[Lista de tareas]
[a] Reproduce tal cual el fragmento del texto sobre la Biblioteca Nacional que comienza en las palabras "-Ah, 2008 o" y termina después de "la Biblioteca Nacional.".
[b] Según el texto sobre la Biblioteca Nacional, ¿qué publicaciones extranjeras tienen sus datos digitalizados?

[Texto en estudio]
Los tradicionales cajoncitos de madera, repletos de tarjetas con datos de miles y miles de libros y revistas, siguen ahí en la entrada de la Biblioteca Nacional, como si el tiempo no hubiera pasado.

El método es el mismo de siempre. Para retirar un libro hay que llenar unos formularios de papel, exactamente los mismos que usé la última vez que vine, creo que hace más o menos 15 años. Aquella vez este era un lugar donde entraba y salía gente todo el tiempo. Ya no: estoy solo en el amplio salón, buscando entre las viejas tarjetas.

Es verdad que también podría utilizar una de las computadoras esparcidas en la sala. Una amable funcionaria me explica que están digitalizados los datos de todas las publicaciones nacionales, y las extranjeras posteriores a 2006.

Encuentro los dos libros que quiero pedir y paso a la sala de al lado. Segunda sorpresa del día: es otra sala vacía. Recuerdo mis épocas de estudiante, cuando hacía cola para retirar libros en este mismo lugar. Siempre tenía al menos nueve o diez personas adelante.

En 2013 un informe del periodista Andrés Roizen en el diario El País indicaba que el promedio diario de lectores comunes e investigadores que habían pasado por la Biblioteca había sido de apenas diez personas, según los registros de la institución. Hoy las cifras no parecen ser mucho más altas.

Son las cinco y poco de la tarde. Me acerco al mostrador y le entrego los formularios a otra funcionaria.

-Cambió este lugar, hace mucho que no venía. Antes había gente –le comento.

-¿Hace cuánto que no venías? –pregunta con interés.

-Por lo menos 15 años.

-Ah, 2008 o 2009.

-No, 15 años –le insisto-. Habrá sido allá por 2000 o 2001.

-Saqué mal la cuenta –aclara y se ríe-. Mucho tiempo. Esa época ya fue. Nos ganó internet. Antes hasta se sacaba número para retirar un libro.

Mientras conversamos pone las fichitas que le entregué en un pequeño ascensor, que sube al piso superior, donde buscarán mis libros.

Me da una tarjeta que tiene el número 31. Hablamos tranquilos. No hay una sola persona esperando para entregar o retirar nada. A esta altura me voy dando cuenta de algo obvio: la gente ya casi no viene a la Biblioteca Nacional.

-Antes no existía internet, las TIC (Tecnologías de la Información y la Comunicación) no habían arrancado. Ojo, hay días que viene más gente, pero otros días no viene nadie –admite esta funcionaria cincuentona y baja la voz, como si molestara a alguien al hablar fuerte.

[Material proporcionado]
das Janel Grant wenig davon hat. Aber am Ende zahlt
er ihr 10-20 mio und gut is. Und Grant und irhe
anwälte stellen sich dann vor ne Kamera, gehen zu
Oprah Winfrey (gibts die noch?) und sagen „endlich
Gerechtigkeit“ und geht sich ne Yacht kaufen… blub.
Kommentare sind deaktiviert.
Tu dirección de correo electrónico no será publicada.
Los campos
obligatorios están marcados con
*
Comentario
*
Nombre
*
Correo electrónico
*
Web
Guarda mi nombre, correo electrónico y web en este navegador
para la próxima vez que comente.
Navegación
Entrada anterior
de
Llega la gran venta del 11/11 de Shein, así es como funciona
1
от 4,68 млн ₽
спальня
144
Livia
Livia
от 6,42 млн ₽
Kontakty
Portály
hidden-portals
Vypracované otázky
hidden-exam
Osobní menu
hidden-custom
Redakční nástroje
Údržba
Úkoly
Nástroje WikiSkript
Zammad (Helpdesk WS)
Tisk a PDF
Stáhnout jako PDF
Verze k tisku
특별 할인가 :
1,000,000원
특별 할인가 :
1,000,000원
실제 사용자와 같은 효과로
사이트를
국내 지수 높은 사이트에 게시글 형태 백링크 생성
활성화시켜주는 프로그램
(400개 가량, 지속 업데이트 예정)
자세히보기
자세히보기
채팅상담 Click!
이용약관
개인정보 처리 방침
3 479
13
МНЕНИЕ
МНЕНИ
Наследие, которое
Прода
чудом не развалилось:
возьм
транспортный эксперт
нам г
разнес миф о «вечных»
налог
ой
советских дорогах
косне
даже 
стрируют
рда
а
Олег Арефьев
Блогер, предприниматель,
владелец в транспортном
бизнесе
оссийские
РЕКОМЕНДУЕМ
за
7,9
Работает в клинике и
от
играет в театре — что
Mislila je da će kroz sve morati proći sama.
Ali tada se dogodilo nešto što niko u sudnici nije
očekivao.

[Resultados del ejercicio]
[a]
-Ah, 2008 o 2009.

-No, 15 años –le insisto-. Habrá sido allá por 2000 o 2001.

-Saqué mal la cuenta –aclara y se ríe-. Mucho tiempo. Esa época ya fue. Nos ganó internet. Antes hasta se sacaba número para retirar un libro.

Mientras conversamos pone las fichitas que le entregué en un pequeño ascensor, que sube al piso superior, donde buscarán mis libros.

Me da una tarjeta que tiene el número 31. Hablamos tranquilos. No hay una sola persona esperando para entregar o retirar nada. A esta altura me voy dando cuenta de algo obvio: la gente ya casi no viene a la Biblioteca Nacional.

[b] Las publicaciones extranjeras posteriores a 2006.